The movie went on to become an indie success story, a critical darling recognized by the International Federation of Film Critics at the 2013 Cannes Film Festival.
"Nothing's over the top. Nothing's perfectly choreographed or orchestrated. . . . [Saulnier] makes a really strong push to make things as realistic as possible," says Brooke.
That often translates to conscious minimalism. In Green Room, named for the backstage space the Ain't Rights get trapped in after a gig ends very badly, the raucous sound produced by the band is a dramatic contrast to the Blairs' subtle, ambient score work. Their notes swell and sweat but never quite burst, cultivating an organic anxiety that helps Saulnier's action stand out on screen.
"The level of tension - it feels so real because nothing seemed forced," says Brooke. The brothers' core musical processes do well bolstering the verisimilitude.

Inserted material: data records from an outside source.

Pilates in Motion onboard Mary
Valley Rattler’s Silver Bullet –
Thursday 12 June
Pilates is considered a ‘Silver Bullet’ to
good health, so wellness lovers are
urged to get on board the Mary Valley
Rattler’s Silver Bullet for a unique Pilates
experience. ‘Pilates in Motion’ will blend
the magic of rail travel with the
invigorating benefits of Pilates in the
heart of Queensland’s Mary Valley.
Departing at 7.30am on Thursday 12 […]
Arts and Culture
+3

Balancing live instrumentation with synthesized effects creates a result both tactile and versatile.
"We never want anything to sound completely electronic," Brooke says. "We start outside the computer and end up in the computer. My hope is we're still retaining some sense of a human element."
Having your musical cues dictated by someone else's art might sound like a limiting experience, but Will feels the opposite is true. As a member of a band, you are often "trapped in your own expectations," he says, whereas in this line of work, "it becomes less about what we think is super-cool and more about serving the movie itself."

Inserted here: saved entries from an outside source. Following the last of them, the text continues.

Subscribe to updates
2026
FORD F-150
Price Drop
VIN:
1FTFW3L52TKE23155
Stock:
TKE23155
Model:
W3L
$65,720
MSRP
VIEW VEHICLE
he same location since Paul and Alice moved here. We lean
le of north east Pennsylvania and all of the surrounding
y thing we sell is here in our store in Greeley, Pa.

And word of their skills has spread. Recent projects include Diverge, a science fiction film from newcomer James Morrison; and Edge of Winter, a drama starring soon-to-be Spider-Man Tom Holland and The Killing's Joel Kinnaman.
Seeing two brothers who work together so closely, of course, raises an obvious question: Don't you guys fight all the time? The Blairs definitely don't always see eye to eye in the studio, but they've honed their process in a way that ensures disagreements end in positive output. "The head-butting is a part of getting there," says Brooke. "We end up pushing ourselves into new territory neither of us think to go to on our own."